(Saved entries)
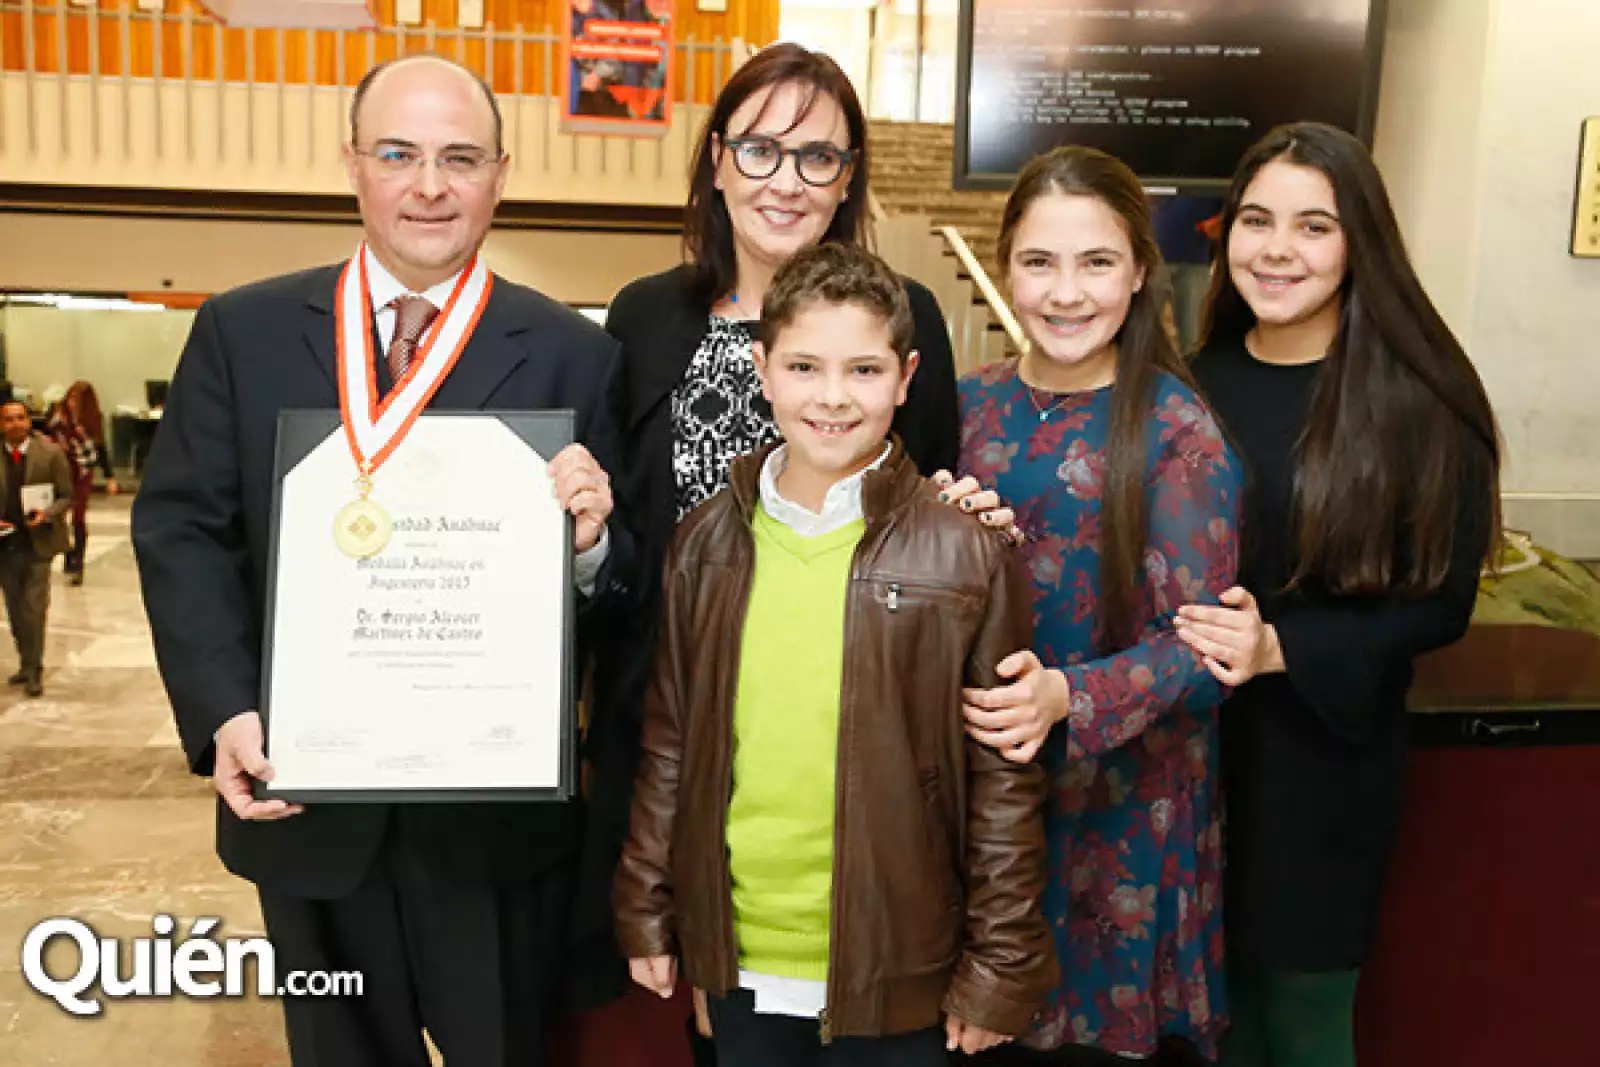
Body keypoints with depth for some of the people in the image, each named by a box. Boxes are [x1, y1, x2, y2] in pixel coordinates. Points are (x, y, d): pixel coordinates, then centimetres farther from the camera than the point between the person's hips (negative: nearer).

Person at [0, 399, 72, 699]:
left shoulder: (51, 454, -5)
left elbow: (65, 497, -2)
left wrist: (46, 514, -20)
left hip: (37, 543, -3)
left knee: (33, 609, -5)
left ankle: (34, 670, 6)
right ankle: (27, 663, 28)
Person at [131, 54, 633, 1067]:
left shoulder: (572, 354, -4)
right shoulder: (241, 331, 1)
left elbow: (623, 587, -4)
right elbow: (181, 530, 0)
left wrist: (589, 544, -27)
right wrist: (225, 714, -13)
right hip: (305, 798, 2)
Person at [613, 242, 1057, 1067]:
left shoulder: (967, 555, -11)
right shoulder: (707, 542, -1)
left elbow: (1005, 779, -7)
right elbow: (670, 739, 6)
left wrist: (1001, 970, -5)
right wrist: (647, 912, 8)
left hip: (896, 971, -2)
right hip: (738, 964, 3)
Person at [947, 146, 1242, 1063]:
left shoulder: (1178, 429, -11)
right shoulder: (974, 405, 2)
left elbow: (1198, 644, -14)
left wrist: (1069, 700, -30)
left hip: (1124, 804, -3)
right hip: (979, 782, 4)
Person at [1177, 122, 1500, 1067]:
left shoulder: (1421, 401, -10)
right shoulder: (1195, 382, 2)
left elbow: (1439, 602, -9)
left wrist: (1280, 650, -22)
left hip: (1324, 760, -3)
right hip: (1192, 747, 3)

- **TASK OBJECTIVE**
Change every instance of "Person at" in these lines to "Individual at" and leave everything else untouched. Reproduce the lines without the pictures.

- **ANSWER SECTION**
Body keypoints with depth for some of the people in the image, each named by a box. Boxes are [x1, y1, x2, y2] in pixel coordinates. Points are (x, y, d): pixel coordinates, then centimetres farther from the camera than the point between the person's hips (negative: nearer).

Individual at [0, 399, 72, 699]:
left shoulder: (51, 454, -5)
left elbow: (65, 497, -2)
left wrist: (46, 514, -20)
left hip: (37, 543, -3)
left knee: (33, 609, -5)
left ankle: (34, 670, 6)
right ankle: (27, 663, 28)
Individual at [131, 54, 633, 1067]:
left shoulder: (572, 354, -4)
right shoulder: (241, 331, 1)
left elbow: (623, 587, -4)
right elbow: (181, 530, 0)
left wrist: (589, 544, -27)
right wrist: (225, 714, -13)
right hip: (305, 798, 2)
Individual at [613, 242, 1057, 1067]:
left shoulder: (967, 555, -11)
right shoulder: (707, 542, -1)
left elbow: (1005, 779, -7)
right elbow: (670, 739, 6)
left wrist: (1001, 970, -5)
right wrist: (647, 912, 8)
left hip: (896, 971, -2)
right hip: (738, 964, 3)
Individual at [947, 146, 1242, 1063]:
left shoulder: (1178, 429, -11)
right shoulder: (974, 405, 2)
left elbow: (1198, 644, -14)
left wrist: (1069, 700, -30)
left hip: (1124, 804, -3)
right hip: (979, 782, 4)
Individual at [1177, 122, 1500, 1067]:
left shoulder: (1421, 401, -10)
right shoulder: (1195, 382, 2)
left elbow: (1439, 602, -9)
left wrist: (1280, 650, -22)
left hip: (1324, 760, -3)
right hip: (1192, 747, 3)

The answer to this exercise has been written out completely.